**TEXTE FOURNI:**
Adresse de l'article : http://anpag.org/article.php3?id_article=745

Dans le cadre des textes visant à susciter la réflexion sur les stratégies de "sortie progessiste de la crise" je vous invite à lire le texte suivant, reçu par le Cedetim dans le cadre de l’appel à contribution "crises et mondialisation", ce texte de Pierre Beaudet est en ligne sur http://www.reseau-ipam.org/spip.php...

Pierre Beaudet est canadien membre du réseau Alternatives internationales, dont fait partie en France le Cedetim. Alternatives internationales est un réseau actif dans l’animation du Forum social mondial.

Ce texte long (je vous conseille d’en tirer une version papier en cliquant sur format imprimable) est intéressant comme contribution à l’analyse des défis stratégiques pour l’altermondialisme et plus largement pour tous ceux qui veulent contribuer à une évolution positive de la planète.




Altermondialisme, mouvements sociaux, FSM : défis, contradictions, perspectives

Le FSM a été un processus ambitieux qui a réellement marqué l’évolution des mouvements populaires dans plusieurs régions du monde ces dernières années.

Durant ces huit ans, des avancées spectaculaires ont permis au FSM de construire un réel espace de réflexion et de dialogue impliquant des centaines de milliers d’organisations en ouvrant toutes sortes de perspectives.

Parallèlement, le processus du FSM a facilité la mise en place de mécanismes de coordination entre plusieurs secteurs du mouvement populaire. Bref tout cela représente un indéniable succès.

Pour autant il importe aujourd’hui de réévaluer la situation à la lumière non seulement des perspectives et des contraintes des mouvements populaires, mais aussi dans le contexte de la crise actuelle du capitalisme. Ou, devrait-on dire, la « crise des crises », qui change les données d’une manière assez radicale.

Quelques notes sur la « crise des crises »

**DONNÉES:**
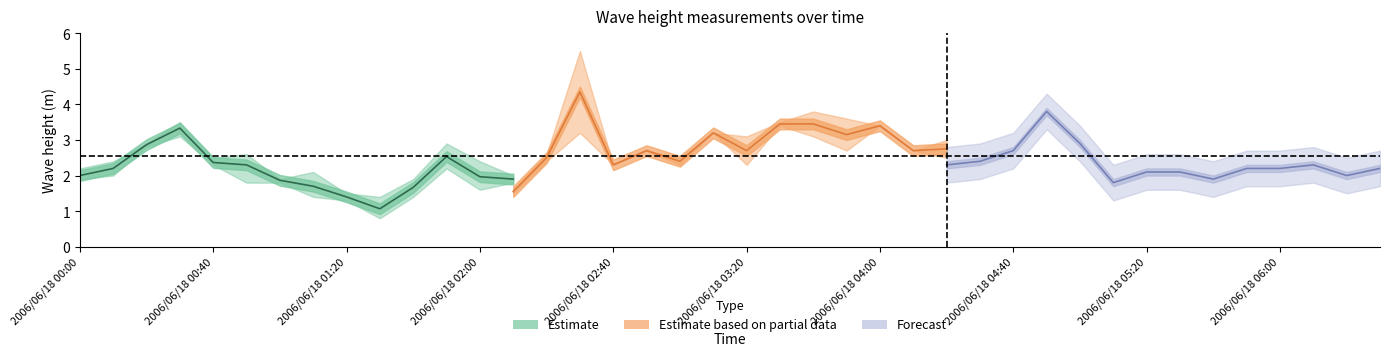

What is the difference between the highest and lowest values at 2006/06/18 02:20?

0.9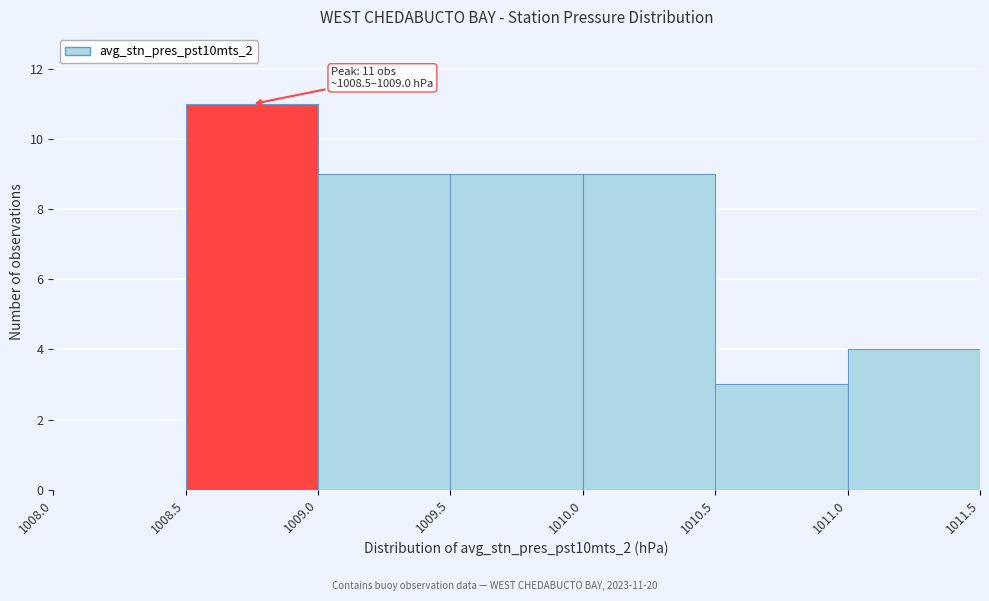

Over which range of the x-axis is the bar tallest?

1008.5 to 1009.0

**CONSIGNE:**
Prolongez le texte consacré à l'altermondialisme et au Forum social mondial en rédigeant la suite de sa dernière ligne.

**RÉPONSE:**
Plusieurs travaux ont récemment abordé la « crise des crises », notamment ceux de Samir Amin, François Houtart, Walden Bello, Robert Brenner, Michel Husson et de plusieurs autres.

Loin d’être une « simple » crise financière, la tempête actuelle est une crise « d’accumulation », reflétant l’épuisement d’un « modèle » mis en place depuis trente ans (le néolibéralisme). La crise est également un reflet de la compétition en cours (contradictions inter-impérialistes), entre un empire déclinant (les États-Unis) et l’émergence de nouveaux pôles capitalistes, encore trop ambigus pour s’imposer (Union européenne, Chine, notamment).

Face à cela, les dominants tentent de reprendre l’initiative contre les dominés, en leur faisant accepter (hégémonie), ou en leur imposant (coercition) une « sortie de crise » qui permettrait la relance de l’accumulation. De toute évidence, ce processus sera laborieux, difficile, complexe.

Quels modèles de « sortie de crise » ?

Le capitalisme sous sa forme néolibérale a permis une formidable relance de l’accumulation capitaliste depuis les années 1980. La financiarisation, le démantèlement partiel du filet de sécurité sociale, la délocalisation des segments à forte intensité de main d’œuvre vers les nouveaux « ateliers » du monde ont permis une formidable explosion de l’accumulation.

Aussi devant la crise actuelle, le réflexe des dominants est de « réparer » ce mode en en éliminant les travers les plus criants. Dans leur optique (comme on l’a constaté au sommet du G-20 à Londres, il s’agit d’une nouvelle « régulation » qui devrait permettre de « nettoyer » les institutions financières (qui ont l’ascendant dans le modèle actuel). Bref, d’éliminer les actifs « toxiques » et les pratiques « prédatrices ».

Ce nettoyage devra être toutefois financé par les classes populaires, immédiatement (hausses de taxes et coupures de services) et à long terme (la dette), ce faisant, en érodant encore davantage ce qui reste du modèle keynésien.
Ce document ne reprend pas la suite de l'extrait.